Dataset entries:
>>>>>
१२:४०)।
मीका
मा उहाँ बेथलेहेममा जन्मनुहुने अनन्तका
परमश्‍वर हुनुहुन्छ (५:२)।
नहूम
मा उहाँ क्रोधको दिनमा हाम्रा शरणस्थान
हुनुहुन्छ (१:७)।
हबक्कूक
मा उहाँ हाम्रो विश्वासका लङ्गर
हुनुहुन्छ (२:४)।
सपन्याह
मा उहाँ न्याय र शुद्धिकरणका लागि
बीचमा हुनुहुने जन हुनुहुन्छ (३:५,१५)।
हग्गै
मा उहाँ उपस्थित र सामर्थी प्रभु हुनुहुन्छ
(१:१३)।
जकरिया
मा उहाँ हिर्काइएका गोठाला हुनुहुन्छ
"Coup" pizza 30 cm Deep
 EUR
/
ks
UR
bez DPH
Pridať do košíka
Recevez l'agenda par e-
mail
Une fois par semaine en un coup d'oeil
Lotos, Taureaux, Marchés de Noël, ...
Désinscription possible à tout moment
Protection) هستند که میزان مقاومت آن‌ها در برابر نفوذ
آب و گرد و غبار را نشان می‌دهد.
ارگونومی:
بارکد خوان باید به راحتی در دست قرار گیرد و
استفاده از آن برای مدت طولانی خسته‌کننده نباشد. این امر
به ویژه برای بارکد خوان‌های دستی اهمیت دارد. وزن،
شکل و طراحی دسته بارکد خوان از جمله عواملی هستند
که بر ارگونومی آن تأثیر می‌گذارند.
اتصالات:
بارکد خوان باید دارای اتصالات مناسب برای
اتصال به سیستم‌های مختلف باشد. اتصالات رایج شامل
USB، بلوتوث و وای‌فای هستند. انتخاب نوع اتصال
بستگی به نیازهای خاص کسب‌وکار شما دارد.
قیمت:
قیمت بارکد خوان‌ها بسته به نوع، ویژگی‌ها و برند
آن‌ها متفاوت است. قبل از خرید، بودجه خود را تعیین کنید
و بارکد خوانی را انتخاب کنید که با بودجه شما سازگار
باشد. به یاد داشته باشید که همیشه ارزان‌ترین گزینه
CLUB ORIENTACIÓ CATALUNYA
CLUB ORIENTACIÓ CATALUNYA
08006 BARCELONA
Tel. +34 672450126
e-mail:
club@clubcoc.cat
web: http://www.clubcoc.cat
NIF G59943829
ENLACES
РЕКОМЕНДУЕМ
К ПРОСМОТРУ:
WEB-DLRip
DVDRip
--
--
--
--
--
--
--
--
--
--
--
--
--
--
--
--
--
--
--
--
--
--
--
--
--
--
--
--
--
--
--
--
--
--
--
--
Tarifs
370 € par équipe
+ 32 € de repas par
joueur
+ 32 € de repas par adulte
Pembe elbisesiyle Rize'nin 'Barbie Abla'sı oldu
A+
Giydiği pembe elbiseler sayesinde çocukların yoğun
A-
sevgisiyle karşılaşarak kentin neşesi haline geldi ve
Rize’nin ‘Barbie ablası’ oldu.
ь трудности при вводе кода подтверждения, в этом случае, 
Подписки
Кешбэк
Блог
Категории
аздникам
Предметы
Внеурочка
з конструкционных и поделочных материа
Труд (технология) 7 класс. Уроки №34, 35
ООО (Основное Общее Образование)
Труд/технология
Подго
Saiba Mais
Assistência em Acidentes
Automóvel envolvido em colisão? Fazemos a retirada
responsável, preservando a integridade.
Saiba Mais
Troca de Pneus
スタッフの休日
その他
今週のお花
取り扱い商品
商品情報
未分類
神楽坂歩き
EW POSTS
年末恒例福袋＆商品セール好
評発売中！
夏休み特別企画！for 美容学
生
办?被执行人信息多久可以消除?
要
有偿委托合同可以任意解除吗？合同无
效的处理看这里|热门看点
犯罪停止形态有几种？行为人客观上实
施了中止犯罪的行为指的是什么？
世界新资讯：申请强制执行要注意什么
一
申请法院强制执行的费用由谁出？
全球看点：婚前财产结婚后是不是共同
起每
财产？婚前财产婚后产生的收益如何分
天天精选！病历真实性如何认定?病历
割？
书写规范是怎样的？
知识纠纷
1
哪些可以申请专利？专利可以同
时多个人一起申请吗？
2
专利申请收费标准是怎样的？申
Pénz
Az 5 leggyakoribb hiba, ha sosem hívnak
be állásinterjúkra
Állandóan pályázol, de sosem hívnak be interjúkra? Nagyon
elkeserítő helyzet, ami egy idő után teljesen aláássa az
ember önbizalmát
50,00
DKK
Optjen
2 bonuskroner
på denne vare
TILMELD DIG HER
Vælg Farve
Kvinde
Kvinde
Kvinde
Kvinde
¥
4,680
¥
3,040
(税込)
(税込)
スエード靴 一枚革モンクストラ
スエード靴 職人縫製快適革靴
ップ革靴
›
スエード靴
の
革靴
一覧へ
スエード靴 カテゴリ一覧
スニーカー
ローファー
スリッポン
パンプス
<<<<<
(Exercise aim):
Down to the last line, reproduce the entries above precisely.

(Task answer):
१२:४०)।
मीका
मा उहाँ बेथलेहेममा जन्मनुहुने अनन्तका
परमश्‍वर हुनुहुन्छ (५:२)।
नहूम
मा उहाँ क्रोधको दिनमा हाम्रा शरणस्थान
हुनुहुन्छ (१:७)।
हबक्कूक
मा उहाँ हाम्रो विश्वासका लङ्गर
हुनुहुन्छ (२:४)।
सपन्याह
मा उहाँ न्याय र शुद्धिकरणका लागि
बीचमा हुनुहुने जन हुनुहुन्छ (३:५,१५)।
हग्गै
मा उहाँ उपस्थित र सामर्थी प्रभु हुनुहुन्छ
(१:१३)।
जकरिया
मा उहाँ हिर्काइएका गोठाला हुनुहुन्छ
"Coup" pizza 30 cm Deep
 EUR
/
ks
UR
bez DPH
Pridať do košíka
Recevez l'agenda par e-
mail
Une fois par semaine en un coup d'oeil
Lotos, Taureaux, Marchés de Noël, ...
Désinscription possible à tout moment
Protection) هستند که میزان مقاومت آن‌ها در برابر نفوذ
آب و گرد و غبار را نشان می‌دهد.
ارگونومی:
بارکد خوان باید به راحتی در دست قرار گیرد و
استفاده از آن برای مدت طولانی خسته‌کننده نباشد. این امر
به ویژه برای بارکد خوان‌های دستی اهمیت دارد. وزن،
شکل و طراحی دسته بارکد خوان از جمله عواملی هستند
که بر ارگونومی آن تأثیر می‌گذارند.
اتصالات:
بارکد خوان باید دارای اتصالات مناسب برای
اتصال به سیستم‌های مختلف باشد. اتصالات رایج شامل
USB، بلوتوث و وای‌فای هستند. انتخاب نوع اتصال
بستگی به نیازهای خاص کسب‌وکار شما دارد.
قیمت:
قیمت بارکد خوان‌ها بسته به نوع، ویژگی‌ها و برند
آن‌ها متفاوت است. قبل از خرید، بودجه خود را تعیین کنید
و بارکد خوانی را انتخاب کنید که با بودجه شما سازگار
باشد. به یاد داشته باشید که همیشه ارزان‌ترین گزینه
CLUB ORIENTACIÓ CATALUNYA
CLUB ORIENTACIÓ CATALUNYA
08006 BARCELONA
Tel. +34 672450126
e-mail:
club@clubcoc.cat
web: http://www.clubcoc.cat
NIF G59943829
ENLACES
РЕКОМЕНДУЕМ
К ПРОСМОТРУ:
WEB-DLRip
DVDRip
--
--
--
--
--
--
--
--
--
--
--
--
--
--
--
--
--
--
--
--
--
--
--
--
--
--
--
--
--
--
--
--
--
--
--
--
Tarifs
370 € par équipe
+ 32 € de repas par
joueur
+ 32 € de repas par adulte
Pembe elbisesiyle Rize'nin 'Barbie Abla'sı oldu
A+
Giydiği pembe elbiseler sayesinde çocukların yoğun
A-
sevgisiyle karşılaşarak kentin neşesi haline geldi ve
Rize’nin ‘Barbie ablası’ oldu.
ь трудности при вводе кода подтверждения, в этом случае, 
Подписки
Кешбэк
Блог
Категории
аздникам
Предметы
Внеурочка
з конструкционных и поделочных материа
Труд (технология) 7 класс. Уроки №34, 35
ООО (Основное Общее Образование)
Труд/технология
Подго
Saiba Mais
Assistência em Acidentes
Automóvel envolvido em colisão? Fazemos a retirada
responsável, preservando a integridade.
Saiba Mais
Troca de Pneus
スタッフの休日
その他
今週のお花
取り扱い商品
商品情報
未分類
神楽坂歩き
EW POSTS
年末恒例福袋＆商品セール好
評発売中！
夏休み特別企画！for 美容学
生
办?被执行人信息多久可以消除?
要
有偿委托合同可以任意解除吗？合同无
效的处理看这里|热门看点
犯罪停止形态有几种？行为人客观上实
施了中止犯罪的行为指的是什么？
世界新资讯：申请强制执行要注意什么
一
申请法院强制执行的费用由谁出？
全球看点：婚前财产结婚后是不是共同
起每
财产？婚前财产婚后产生的收益如何分
天天精选！病历真实性如何认定?病历
割？
书写规范是怎样的？
知识纠纷
1
哪些可以申请专利？专利可以同
时多个人一起申请吗？
2
专利申请收费标准是怎样的？申
Pénz
Az 5 leggyakoribb hiba, ha sosem hívnak
be állásinterjúkra
Állandóan pályázol, de sosem hívnak be interjúkra? Nagyon
elkeserítő helyzet, ami egy idő után teljesen aláássa az
ember önbizalmát
50,00
DKK
Optjen
2 bonuskroner
på denne vare
TILMELD DIG HER
Vælg Farve
Kvinde
Kvinde
Kvinde
Kvinde
¥
4,680
¥
3,040
(税込)
(税込)
スエード靴 一枚革モンクストラ
スエード靴 職人縫製快適革靴
ップ革靴
›
スエード靴
の
革靴
一覧へ
スエード靴 カテゴリ一覧
スニーカー
ローファー
スリッポン
パンプス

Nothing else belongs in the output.